Leaving out all images, write out the records that follow exactly.

** ENTRIES SUPPLIED follows **

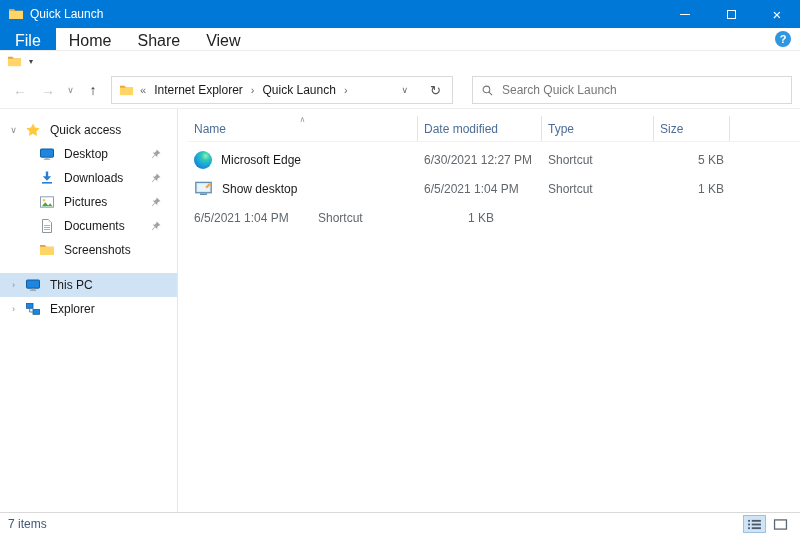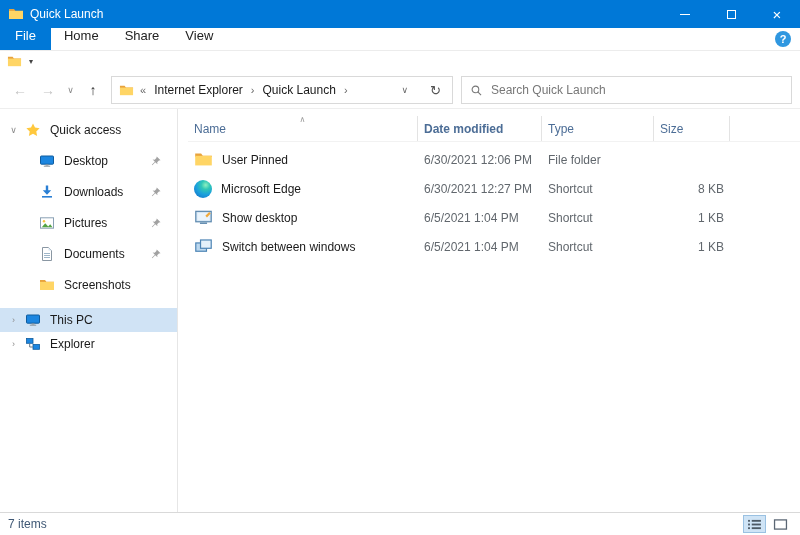--- a/index.html
+++ b/index.html
@@ -11,64 +11,64 @@
   .titlebar .app-icon { width:16px; height:16px; margin:0 6px 0 8px; }
   .title-text { color:#fff; font-size:12px; }
   .win-controls { margin-left:auto; display:flex; height:100%; }
   .win-btn { width:46px; display:flex; align-items:center; justify-content:center; color:#fff; cursor:default; }
   .min-glyph { width:10px; height:1px; background:#fff; display:block; }
   .max-glyph { width:9px; height:9px; border:1px solid #fff; display:block; }
   .close-glyph { font-size:15px; line-height:1; }
 
   
   .ribbon-row { height:23px; display:flex; align-items:stretch; background:#fff; border-bottom:1px solid #ececec; flex:0 0 auto; }
-  .tab { font-size:13px; padding:0 13px; display:flex; align-items:flex-start; color:#222; }
+  .tab { font-size:16px; padding:0 13px; display:flex; align-items:flex-end; color:#222; }
   .tab.file { background:#0078d7; color:#fff; padding:0 15px; }
   .help-btn { margin-left:auto; margin-right:9px; align-self:center; width:16px; height:16px; border-radius:50%; background:#2f97e0; color:#fff; font-size:11px; font-weight:bold; display:flex; align-items:center; justify-content:center; }
 
   
   .qat-row { height:21px; display:flex; align-items:center; padding-left:7px; gap:7px; flex:0 0 auto; }
   .qat-row .qicon { width:15px; height:15px; }
   .qat-drop { font-size:8px; color:#444; }
 
   
   .nav-row { height:37px; display:flex; align-items:center; padding:0 8px 0 6px; border-bottom:1px solid #eeeeee; flex:0 0 auto; }
   .nav-btn { width:28px; height:26px; display:flex; align-items:center; justify-content:center; font-size:14px; color:#333; }
   .nav-btn.disabled { color:#c3c3c3; }
   .nav-btn.small { width:17px; font-size:9px; color:#888; }
   .addressbar { flex:0 0 342px; height:28px; border:1px solid #d9d9d9; display:flex; align-items:center; padding:0 2px 0 7px; gap:5px; background:#fff; margin-left:4px; }
   .addressbar .aicon { width:15px; height:15px; flex:0 0 auto; }
   .crumb { font-size:12px; color:#1a1a1a; padding:0 2px; white-space:nowrap; }
   .crumb-sep { font-size:11px; color:#666; padding:0 1px; }
   .addr-spacer { flex:1; }
   .addr-drop { font-size:9px; color:#666; padding:0 8px; }
   .addr-refresh { font-size:13px; color:#555; padding:0 9px; }
-  .searchbox { flex:1; height:28px; border:1px solid #d9d9d9; margin-left:8px; display:flex; align-items:center; padding:0 8px; gap:8px; background:#fff; }
+  .searchbox { flex:1; height:28px; border:1px solid #d9d9d9; margin-left:19px; display:flex; align-items:center; padding:0 8px; gap:8px; background:#fff; }
   .searchbox .sicon { width:13px; height:13px; flex:0 0 auto; }
   .searchbox input { border:0; outline:0; flex:1; font-size:12px; color:#333; background:transparent; }
   .searchbox input::placeholder { color:#777; }
 
   
   .bodyarea { flex:1; display:flex; min-height:0; }
   .sidebar { flex:0 0 178px; border-right:1px solid #e6e6e6; padding-top:9px; overflow:hidden; }
   .tree-item { height:24px; display:flex; align-items:center; font-size:12px; color:#1a1a1a; }
   .tree-item .chev { width:11px; font-size:9px; color:#8a8a8a; margin-left:8px; text-align:center; flex:0 0 auto; }
   .tree-item .ticon { width:16px; height:16px; margin-left:6px; flex:0 0 auto; }
   .tree-item .tlabel { margin-left:9px; white-space:nowrap; }
   .tree-item .pin { width:13px; height:13px; margin-left:auto; margin-right:15px; opacity:.8; flex:0 0 auto; }
-  .tree-item.child { padding-left:33px;margin-top:7px; }
+  .tree-item.child { padding-left:33px; }
   .tree-item.selected { background:#d0e3f5; }
   .tree-gap { height:11px; }
 
   
   .main { flex:1; padding:7px 0 0 10px; overflow:hidden; }
   .cols { display:flex; height:26px; font-size:12px; color:#4c6d96; border-bottom:1px solid #f2f2f2; }
   .col { display:flex; align-items:flex-end; padding:0 6px 5px 6px; border-right:1px solid #e3e3e3; position:relative; }
   .col.c-name { width:230px; }
-  .col.c-date { width:124px;font-weight:bold; }
+  .col.c-date { width:124px; }
   .col.c-type { width:112px; }
   .col.c-size { width:76px; }
   .sort { position:absolute; top:-1px; left:50%; transform:translateX(-50%); font-size:8px; color:#9a9a9a; }
   .rows { margin-top:3px; }
   .row { display:flex; height:29px; align-items:center; font-size:12px; }
   .cell { padding:0 6px; overflow:hidden; white-space:nowrap; }
   .cell.c-name { width:230px; display:flex; align-items:center; gap:9px; color:#1a1a1a; }
   .cell.c-date { width:124px; color:#61676d; }
   .cell.c-type { width:112px; color:#61676d; }
   .cell.c-size { width:76px; color:#61676d; text-align:right; }
@@ -311,72 +311,49 @@
         <div class="col c-type">
           <span>Type</span>
         </div>
         <div class="col c-size">
           <span>Size</span>
         </div>
       </div>
 
       <div class="rows">
 
-        <div class="row">
-          <div class="cell c-name">
-            <span class="ficon">
-              <svg viewBox="0 0 16 16">
-                  <path fill="#e8a33d" d="M1 3h5l1.4 1.8H15v1H1z"></path>
-                  <path fill="#ffd565" d="M1 4.9h14V13H1z"></path>
-                </svg>
-            </span>
-            <span>User Pinned</span>
-          </div>
-          <div class="cell c-date">6/30/2021 12:06 PM</div>
-          <div class="cell c-type">File folder</div>
-          <div class="cell c-size"></div>
-        </div>
 
         <div class="row">
           <div class="cell c-name">
             <span class="edge-ball"></span>
             <span>Microsoft Edge</span>
           </div>
           <div class="cell c-date">6/30/2021 12:27 PM</div>
           <div class="cell c-type">Shortcut</div>
-          <div class="cell c-size">8 KB</div>
+          <div class="cell c-size">5 KB</div>
         </div>
 
         <div class="row">
           <div class="cell c-name">
             <span class="ficon">
               <svg viewBox="0 0 16 16">
                   <rect x="1.5" y="2.8" width="13" height="8.8" fill="#cfe3f3" stroke="#5b87ad" stroke-width="1"></rect>
                   <rect x="2.8" y="4" width="10.4" height="6.4" fill="#eaf4fc"></rect>
                   <rect x="5" y="12.2" width="6" height="1.2" fill="#5b87ad"></rect>
                   <path d="M9.6 6.6l3.2-3.2 1.3 1.3-3.2 3.2z" fill="#f0a93c"></path>
                 </svg>
             </span>
             <span>Show desktop</span>
           </div>
           <div class="cell c-date">6/5/2021 1:04 PM</div>
           <div class="cell c-type">Shortcut</div>
           <div class="cell c-size">1 KB</div>
         </div>
 
         <div class="row">
-          <div class="cell c-name">
-            <span class="ficon">
-              <svg viewBox="0 0 16 16">
-                  <rect x="1.5" y="5" width="9" height="7" fill="#bcd8ef" stroke="#4b83b4" stroke-width="1"></rect>
-                  <rect x="5.5" y="2.5" width="9" height="7" fill="#e3f0fa" stroke="#4b83b4" stroke-width="1"></rect>
-                </svg>
-            </span>
-            <span>Switch between windows</span>
-          </div>
           <div class="cell c-date">6/5/2021 1:04 PM</div>
           <div class="cell c-type">Shortcut</div>
           <div class="cell c-size">1 KB</div>
         </div>
 
       </div>
     </div>
   </div>
 
   <div class="statusbar">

** End of ENTRIES SUPPLIED **

### ANSWER SPACE
--- a/index.html
+++ b/index.html
@@ -11,64 +11,64 @@
   .titlebar .app-icon { width:16px; height:16px; margin:0 6px 0 8px; }
   .title-text { color:#fff; font-size:12px; }
   .win-controls { margin-left:auto; display:flex; height:100%; }
   .win-btn { width:46px; display:flex; align-items:center; justify-content:center; color:#fff; cursor:default; }
   .min-glyph { width:10px; height:1px; background:#fff; display:block; }
   .max-glyph { width:9px; height:9px; border:1px solid #fff; display:block; }
   .close-glyph { font-size:15px; line-height:1; }
 
   
   .ribbon-row { height:23px; display:flex; align-items:stretch; background:#fff; border-bottom:1px solid #ececec; flex:0 0 auto; }
-  .tab { font-size:13px; padding:0 13px; display:flex; align-items:flex-start; color:#222; }
+  .tab { font-size:16px; padding:0 13px; display:flex; align-items:flex-end; color:#222; }
   .tab.file { background:#0078d7; color:#fff; padding:0 15px; }
   .help-btn { margin-left:auto; margin-right:9px; align-self:center; width:16px; height:16px; border-radius:50%; background:#2f97e0; color:#fff; font-size:11px; font-weight:bold; display:flex; align-items:center; justify-content:center; }
 
   
   .qat-row { height:21px; display:flex; align-items:center; padding-left:7px; gap:7px; flex:0 0 auto; }
   .qat-row .qicon { width:15px; height:15px; }
   .qat-drop { font-size:8px; color:#444; }
 
   
   .nav-row { height:37px; display:flex; align-items:center; padding:0 8px 0 6px; border-bottom:1px solid #eeeeee; flex:0 0 auto; }
   .nav-btn { width:28px; height:26px; display:flex; align-items:center; justify-content:center; font-size:14px; color:#333; }
   .nav-btn.disabled { color:#c3c3c3; }
   .nav-btn.small { width:17px; font-size:9px; color:#888; }
   .addressbar { flex:0 0 342px; height:28px; border:1px solid #d9d9d9; display:flex; align-items:center; padding:0 2px 0 7px; gap:5px; background:#fff; margin-left:4px; }
   .addressbar .aicon { width:15px; height:15px; flex:0 0 auto; }
   .crumb { font-size:12px; color:#1a1a1a; padding:0 2px; white-space:nowrap; }
   .crumb-sep { font-size:11px; color:#666; padding:0 1px; }
   .addr-spacer { flex:1; }
   .addr-drop { font-size:9px; color:#666; padding:0 8px; }
   .addr-refresh { font-size:13px; color:#555; padding:0 9px; }
-  .searchbox { flex:1; height:28px; border:1px solid #d9d9d9; margin-left:8px; display:flex; align-items:center; padding:0 8px; gap:8px; background:#fff; }
+  .searchbox { flex:1; height:28px; border:1px solid #d9d9d9; margin-left:19px; display:flex; align-items:center; padding:0 8px; gap:8px; background:#fff; }
   .searchbox .sicon { width:13px; height:13px; flex:0 0 auto; }
   .searchbox input { border:0; outline:0; flex:1; font-size:12px; color:#333; background:transparent; }
   .searchbox input::placeholder { color:#777; }
 
   
   .bodyarea { flex:1; display:flex; min-height:0; }
   .sidebar { flex:0 0 178px; border-right:1px solid #e6e6e6; padding-top:9px; overflow:hidden; }
   .tree-item { height:24px; display:flex; align-items:center; font-size:12px; color:#1a1a1a; }
   .tree-item .chev { width:11px; font-size:9px; color:#8a8a8a; margin-left:8px; text-align:center; flex:0 0 auto; }
   .tree-item .ticon { width:16px; height:16px; margin-left:6px; flex:0 0 auto; }
   .tree-item .tlabel { margin-left:9px; white-space:nowrap; }
   .tree-item .pin { width:13px; height:13px; margin-left:auto; margin-right:15px; opacity:.8; flex:0 0 auto; }
-  .tree-item.child { padding-left:33px;margin-top:7px; }
+  .tree-item.child { padding-left:33px; }
   .tree-item.selected { background:#d0e3f5; }
   .tree-gap { height:11px; }
 
   
   .main { flex:1; padding:7px 0 0 10px; overflow:hidden; }
   .cols { display:flex; height:26px; font-size:12px; color:#4c6d96; border-bottom:1px solid #f2f2f2; }
   .col { display:flex; align-items:flex-end; padding:0 6px 5px 6px; border-right:1px solid #e3e3e3; position:relative; }
   .col.c-name { width:230px; }
-  .col.c-date { width:124px;font-weight:bold; }
+  .col.c-date { width:124px; }
   .col.c-type { width:112px; }
   .col.c-size { width:76px; }
   .sort { position:absolute; top:-1px; left:50%; transform:translateX(-50%); font-size:8px; color:#9a9a9a; }
   .rows { margin-top:3px; }
   .row { display:flex; height:29px; align-items:center; font-size:12px; }
   .cell { padding:0 6px; overflow:hidden; white-space:nowrap; }
   .cell.c-name { width:230px; display:flex; align-items:center; gap:9px; color:#1a1a1a; }
   .cell.c-date { width:124px; color:#61676d; }
   .cell.c-type { width:112px; color:#61676d; }
   .cell.c-size { width:76px; color:#61676d; text-align:right; }
@@ -311,72 +311,49 @@
         <div class="col c-type">
           <span>Type</span>
         </div>
         <div class="col c-size">
           <span>Size</span>
         </div>
       </div>
 
       <div class="rows">
 
-        <div class="row">
-          <div class="cell c-name">
-            <span class="ficon">
-              <svg viewBox="0 0 16 16">
-                  <path fill="#e8a33d" d="M1 3h5l1.4 1.8H15v1H1z"></path>
-                  <path fill="#ffd565" d="M1 4.9h14V13H1z"></path>
-                </svg>
-            </span>
-            <span>User Pinned</span>
-          </div>
-          <div class="cell c-date">6/30/2021 12:06 PM</div>
-          <div class="cell c-type">File folder</div>
-          <div class="cell c-size"></div>
-        </div>
 
         <div class="row">
           <div class="cell c-name">
             <span class="edge-ball"></span>
             <span>Microsoft Edge</span>
           </div>
           <div class="cell c-date">6/30/2021 12:27 PM</div>
           <div class="cell c-type">Shortcut</div>
-          <div class="cell c-size">8 KB</div>
+          <div class="cell c-size">5 KB</div>
         </div>
 
         <div class="row">
           <div class="cell c-name">
             <span class="ficon">
               <svg viewBox="0 0 16 16">
                   <rect x="1.5" y="2.8" width="13" height="8.8" fill="#cfe3f3" stroke="#5b87ad" stroke-width="1"></rect>
                   <rect x="2.8" y="4" width="10.4" height="6.4" fill="#eaf4fc"></rect>
                   <rect x="5" y="12.2" width="6" height="1.2" fill="#5b87ad"></rect>
                   <path d="M9.6 6.6l3.2-3.2 1.3 1.3-3.2 3.2z" fill="#f0a93c"></path>
                 </svg>
             </span>
             <span>Show desktop</span>
           </div>
           <div class="cell c-date">6/5/2021 1:04 PM</div>
           <div class="cell c-type">Shortcut</div>
           <div class="cell c-size">1 KB</div>
         </div>
 
         <div class="row">
-          <div class="cell c-name">
-            <span class="ficon">
-              <svg viewBox="0 0 16 16">
-                  <rect x="1.5" y="5" width="9" height="7" fill="#bcd8ef" stroke="#4b83b4" stroke-width="1"></rect>
-                  <rect x="5.5" y="2.5" width="9" height="7" fill="#e3f0fa" stroke="#4b83b4" stroke-width="1"></rect>
-                </svg>
-            </span>
-            <span>Switch between windows</span>
-          </div>
           <div class="cell c-date">6/5/2021 1:04 PM</div>
           <div class="cell c-type">Shortcut</div>
           <div class="cell c-size">1 KB</div>
         </div>
 
       </div>
     </div>
   </div>
 
   <div class="statusbar">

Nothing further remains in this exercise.